What I discovered is, I was (am) supposed to be imitating a single, homeless, vagabond, Jew from...well the jury is still out on where Jesus is from but we'll say Galilee for now. A dude who liked parties and dinners with hookers and normal people and never got married and decided to go out with a bang (#rollingthunder). A dude who was all "I'm gunna cause a ruckus wherever I go oops." A dude who was probably pretty messy. But just loved the shit out of every person he encountered. Except for the religious people who were pushing their own agenda. He did not dig those guys. And he lived only 33 years! But we know about those years because he made them count (Well. We know about when he was born and when he started performing miracles. The in between is a damn
mystery. Probably because Jesus was a little farting pervert like every other adolescent boy and no one wants to hear about that shit). I'm just still solidly confused on how Jesus became a lover of mortgages, procreation, and Chick-Fil-A. Maybe I'm just lying to myself. But I like to think that Jesus, when I get to Heaven, asks me about that time I smoked weed with that OINTB star. And then we'll talk about OINTB and how much He loves it because it brought awareness and change to how we view the marginalized, minorities, and the impoverished ie His crew. A show that gleaned light on the struggles of ALL his children. And how we need to show love to ALL his children. Even the ones who give us the heeby jeebies. I Guess I'll tell him it was pretty cool but I didn't actually get high. And he'll tell me it's okay drinking wine is more fun anyway.

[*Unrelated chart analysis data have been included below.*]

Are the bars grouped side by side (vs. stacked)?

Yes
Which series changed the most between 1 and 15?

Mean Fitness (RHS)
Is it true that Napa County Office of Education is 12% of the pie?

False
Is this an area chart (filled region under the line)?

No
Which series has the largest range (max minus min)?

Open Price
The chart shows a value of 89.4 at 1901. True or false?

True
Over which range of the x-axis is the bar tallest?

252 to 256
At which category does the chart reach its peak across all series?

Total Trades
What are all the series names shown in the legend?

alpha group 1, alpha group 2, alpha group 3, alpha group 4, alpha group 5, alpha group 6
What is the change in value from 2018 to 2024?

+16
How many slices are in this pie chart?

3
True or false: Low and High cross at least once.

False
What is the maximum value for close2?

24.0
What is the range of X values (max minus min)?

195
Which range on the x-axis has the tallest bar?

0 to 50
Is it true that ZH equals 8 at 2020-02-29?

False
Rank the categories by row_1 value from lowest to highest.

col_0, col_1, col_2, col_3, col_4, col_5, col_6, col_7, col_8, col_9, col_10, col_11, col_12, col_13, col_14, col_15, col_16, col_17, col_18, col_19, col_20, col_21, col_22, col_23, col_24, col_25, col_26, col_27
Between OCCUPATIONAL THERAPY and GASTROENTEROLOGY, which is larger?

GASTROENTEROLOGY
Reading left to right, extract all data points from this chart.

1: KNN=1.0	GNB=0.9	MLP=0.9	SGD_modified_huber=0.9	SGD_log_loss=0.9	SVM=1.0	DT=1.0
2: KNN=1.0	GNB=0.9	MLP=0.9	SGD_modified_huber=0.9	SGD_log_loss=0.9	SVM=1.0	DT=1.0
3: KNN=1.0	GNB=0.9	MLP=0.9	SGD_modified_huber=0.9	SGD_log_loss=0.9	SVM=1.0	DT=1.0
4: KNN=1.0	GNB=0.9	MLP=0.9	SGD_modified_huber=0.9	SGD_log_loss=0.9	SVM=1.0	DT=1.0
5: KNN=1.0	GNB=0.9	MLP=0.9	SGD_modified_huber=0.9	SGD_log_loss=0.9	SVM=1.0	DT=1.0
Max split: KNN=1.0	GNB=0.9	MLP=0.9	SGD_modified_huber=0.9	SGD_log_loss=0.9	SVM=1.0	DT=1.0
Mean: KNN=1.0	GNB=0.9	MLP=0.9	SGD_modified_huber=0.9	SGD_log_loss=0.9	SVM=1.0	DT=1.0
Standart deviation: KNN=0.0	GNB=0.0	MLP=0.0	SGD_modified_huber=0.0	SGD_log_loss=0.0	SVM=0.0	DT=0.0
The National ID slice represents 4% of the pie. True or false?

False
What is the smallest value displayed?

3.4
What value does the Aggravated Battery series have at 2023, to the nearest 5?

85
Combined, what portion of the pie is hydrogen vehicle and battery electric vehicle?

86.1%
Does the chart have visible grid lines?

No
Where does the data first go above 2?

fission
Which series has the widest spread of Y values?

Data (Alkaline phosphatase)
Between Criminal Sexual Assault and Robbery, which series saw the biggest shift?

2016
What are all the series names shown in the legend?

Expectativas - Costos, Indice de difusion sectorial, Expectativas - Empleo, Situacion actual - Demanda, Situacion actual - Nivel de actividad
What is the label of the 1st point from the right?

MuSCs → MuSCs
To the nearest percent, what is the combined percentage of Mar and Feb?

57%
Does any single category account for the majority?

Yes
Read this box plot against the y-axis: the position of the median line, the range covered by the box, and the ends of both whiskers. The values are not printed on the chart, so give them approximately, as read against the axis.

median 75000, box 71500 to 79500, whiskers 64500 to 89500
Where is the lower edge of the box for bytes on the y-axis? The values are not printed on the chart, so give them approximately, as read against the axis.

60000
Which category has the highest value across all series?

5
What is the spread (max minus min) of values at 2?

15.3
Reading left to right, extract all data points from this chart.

So. To all my S(h)ingle ladies (and dudes too. But I feel like someone else needs to write that blog), you are not single because you're doing something wrong. Or because you have some unsettled insecurity you haven't handled that all the married women settled. You don't need a dude to help with your identity and journey. You aren't less like Jesus or more like the Apostle Paul or lost. And you do not have to fill any other role than the specific role the Creator gave you: You be YOU. You must love YOU (and others. obvs). No labels. No insecurities. No apologies.
Okay now go enjoy your day with this new life changing advice I just gave you.
* I do not think being married is easy. Or boring. Super glad lots of my friends are married. It adds another member to the mayhem. Actually one of my favorite things is seeing successful married couples. It’s fun to have hope.